Aufstand der Androiden

Die erste „Westworld“-Staffel endete mit dem Aufstand der Androiden. Und die zweite Staffel, die von Sonntag an vom ­Bezahlsender Sky ausgestrahlt wird, zeigt nun ein verwüstetes, verbranntes Westernland, das sich in ein Kriegsgebiet verwandelt hat. Immer noch beherbergt diese Spielewelt die schlimmsten Grausamkeiten, die man sich vorstellen kann. Doch ­inzwischen werden diese auch und vor allem von den befreiten Androiden verübt, die sich an ihren Peinigern rächen.

Zu ihren Anführerinnen sind Dolores Abernathy (Evan Rachel Wood) und Maeve Millay (Thandie Newton) geworden, die zuvor immer die Opferrolle spielen mussten, die eine als die unschuldig-hilflose Farmerstochter, die andere als Prostituierte in einem der viele Bordelle, in denen sich die Besucher schamlos austoben durften. Während Dolores durch die Prärie reitet und immer mehr Verbündete um sich versammelt, erkundet Maeve die Katakomben von Westworld. Beide haben das Ziel, aus der Spielewelt zu entkommen und in die Wirklichkeit vorzudringen, die ein besseres Leben verspricht.

Ähnlich grausam wie die „Game of Thrones“-Welt

Westworld erweist sich dabei als ein futuristisches Pendant zu Westeros. Der Freizeitpark und der Schauplatz der Fantasyserie „Game of Thrones“ haben gemeinsam, dass in ihnen all die Bestialitäten, zu denen Menschen fähig sind, vorgeführt werden, dass hier wie dort eine unüberschaubare Zahl an Parteien Krieg gegeneinander führt, dass jeder eigentlich nur an seinen eigenen Vorteil denkt, dass keinem zu trauen ist und dass Frauen nur dann eine Überlebenschance haben, wenn sie noch brutaler, noch rücksichtsloser agieren als die Männer um sie herum.

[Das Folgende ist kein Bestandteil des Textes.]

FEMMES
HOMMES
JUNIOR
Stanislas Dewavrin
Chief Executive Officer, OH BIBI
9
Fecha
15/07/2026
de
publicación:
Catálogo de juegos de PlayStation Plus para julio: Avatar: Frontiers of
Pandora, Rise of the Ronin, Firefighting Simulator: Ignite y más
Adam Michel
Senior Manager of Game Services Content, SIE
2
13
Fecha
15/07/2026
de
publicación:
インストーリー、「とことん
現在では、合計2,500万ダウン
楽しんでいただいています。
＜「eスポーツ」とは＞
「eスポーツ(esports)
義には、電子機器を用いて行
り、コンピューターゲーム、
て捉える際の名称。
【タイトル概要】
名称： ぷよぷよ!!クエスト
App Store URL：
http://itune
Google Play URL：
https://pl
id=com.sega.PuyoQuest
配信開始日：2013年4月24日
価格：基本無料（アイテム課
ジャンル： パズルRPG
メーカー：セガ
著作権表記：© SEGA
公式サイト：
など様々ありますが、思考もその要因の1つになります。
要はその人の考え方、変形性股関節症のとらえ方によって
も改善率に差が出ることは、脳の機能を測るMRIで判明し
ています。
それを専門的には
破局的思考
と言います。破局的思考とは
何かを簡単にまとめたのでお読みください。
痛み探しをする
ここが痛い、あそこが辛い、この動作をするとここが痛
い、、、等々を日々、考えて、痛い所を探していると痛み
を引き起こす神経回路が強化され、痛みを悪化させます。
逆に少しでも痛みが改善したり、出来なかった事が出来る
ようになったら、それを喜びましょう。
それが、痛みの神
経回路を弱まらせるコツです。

Jonathan Nolan und Lisa Joy, die ausgehend von Michael Crichtons Film „Westworld“ (1973) die Serie entwickelt haben, weiten in der zweiten Staffel die Kampf­zone aus, erzählen eine hochmoralische ­Fabel, schicken die Zuschauer bald auf andere Spielplätze (zum Beispiel die Shogun-Welt), in denen ebenfalls die Automaten den Aufstand proben. Und mit ein wenig Fantasie kann man die zweite „Westworld“-Staffel auch als einen Reflex auf die Metoo-Debatte sehen, als eine Auseinandersetzung mit der Missbrauchskultur in Hollywood und anderswo.

Sky Atlantic strahlt am Montag, 23. April, die erste Episode der zweiten „Westworld“um 20.15 Uhr aus. Neue Folgen sind zudem immer parallel zur US-Ausstrahlung auf Sky Ticket, Sky Go und Sky On ­Demand abrufbar.